Comments for "Electrical Ignition"

27th May 2009 20:20

Alan Yates wrote...

Robert,

Very good point, there is a minimum activation energy.

Much the same as shock, friction and spark ignition, large transients are often tolerated without initiation if the total delivered energy is small. In a cap or igniter the bridgewire dissipates the delivered electrical energy and obviously has to heat the adjacent composition to its ignition point before it will fire.

The no-fire current represents the maximum safe current through the bridge wire ohmic losses which dissipates heat that can be sunk to the ambient continuously without the surrounding composition cooking off (plus a generous safety margin). The all-fire current is that which will deliver the largest activation energy observed in a batch of igniters within some given time. Both conditions are generally specified at some ambient temperature; clearly a igniter sitting in liquid nitrogen will fire much slower than one in an oven just below its self-ignition temperature. The absolute activation energy varies with ambient temperature because it basically represents how much more energy you need to put into the composition around the bridge wire to start the reaction.

Commercial igniters (of good quality at least) come with a chart showing the safe and all-fire regions for various currents and times, few if any seem to offer information for other than typical ambient temperatures.

I did consider talking about this when I first wrote the page, but I figured it was beyond the intended scope. Especially a full treatment considering the thermal capacity and conductivity of the igniter materials, ambient temperature, composition activation energy, etc. Compositions also frequently behave differently depending on how fast you heat them, for example slow-scanning of a temperature range such as in a Thermogravimetric Analyser will cause the entire bulk of the composition to be approximately the same temperature, allowing complete phase changes and violent bulk-reactions. That kind of thermal equilibrium is very uncommon in practical devices where a reaction proceeds from a starting point through the largely unaware bulk of the composition. Things get more complex in HEs of course with detonation shocks rather than simple melt/react style deflagrations.

One important consideration for all electrical initiators is that the no-fire current seen in the ambient specs may not be completely safe at elevated temperatures or in highly insulating conditions for extended periods of time.
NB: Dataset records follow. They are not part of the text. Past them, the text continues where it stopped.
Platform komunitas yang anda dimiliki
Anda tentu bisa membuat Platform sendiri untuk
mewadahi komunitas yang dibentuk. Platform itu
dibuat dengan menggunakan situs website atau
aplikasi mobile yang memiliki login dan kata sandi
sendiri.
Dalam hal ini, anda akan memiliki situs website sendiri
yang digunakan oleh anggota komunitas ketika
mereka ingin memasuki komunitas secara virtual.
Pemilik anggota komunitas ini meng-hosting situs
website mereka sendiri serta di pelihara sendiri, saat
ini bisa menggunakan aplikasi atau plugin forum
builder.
The lead-wires are reasonable heatsinks, but I don't know if anyone has ever tried cook-off tests with matches insulated in glass fibre or similar?
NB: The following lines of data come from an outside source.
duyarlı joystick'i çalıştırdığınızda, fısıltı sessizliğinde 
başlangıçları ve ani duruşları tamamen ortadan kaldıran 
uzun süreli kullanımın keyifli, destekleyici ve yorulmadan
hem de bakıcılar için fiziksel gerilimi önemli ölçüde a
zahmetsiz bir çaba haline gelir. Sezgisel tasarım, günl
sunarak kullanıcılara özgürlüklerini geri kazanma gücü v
The converse it also true, in very cold ambient temperatures there might be significant delays to ignition or complete ignition failure if the system can't deliver enough energy.

When you buy a commercial device there have been lots of tests performed on multiple batches (well, there should have been anyway). Statistical analysis is performed to characterise the devices and individuals from each batch tested destructively to ensure they meet specs. Based on my experience with some Chinese sourced e-matches I suspect they often skip the quality control tests! But I hope at the least you can assume their no-fire and all-fire/X ms currents are accurate around room temperature.
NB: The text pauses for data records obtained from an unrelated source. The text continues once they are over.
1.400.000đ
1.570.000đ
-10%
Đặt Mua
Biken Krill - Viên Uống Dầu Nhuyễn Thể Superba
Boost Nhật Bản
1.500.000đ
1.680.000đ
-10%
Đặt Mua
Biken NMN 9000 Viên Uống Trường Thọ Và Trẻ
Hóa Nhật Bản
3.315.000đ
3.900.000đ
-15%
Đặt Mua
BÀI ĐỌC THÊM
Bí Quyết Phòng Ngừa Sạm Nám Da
In practice few people worry too much about the details, they just hook it up and duck... The actual ignition process is quite detailed and highly dependent on the match construction. This is one reason why I never ever do commercial work with homebrew devices. I could never make a large enough batch or make them identical enough to have sufficient statistical confidence in their properties. Saving a few bucks on e-matches just isn't worth it IMO, but I can understand the motivation when with cheap product the matches are a very significant fraction of the material cost of a display in an already squeezed budget.

Regards,

Alan

27th May 2009 13:36

robert wrote ...

Hi

From time to time i beome involed with blasting jobs - I have a license. Any ways some time back I decied to build a very safe blaster. One term that is always left out is the relationship between current and time ie joules. The fuse link in detonators and electric match heads (the same thing) requires around 5mJ at 500ma min to fire. I used for the bit of gear I designed 10 mJ - just to be safe... Also the resistance I think was around 1 ohm per detonator. Hope this helps.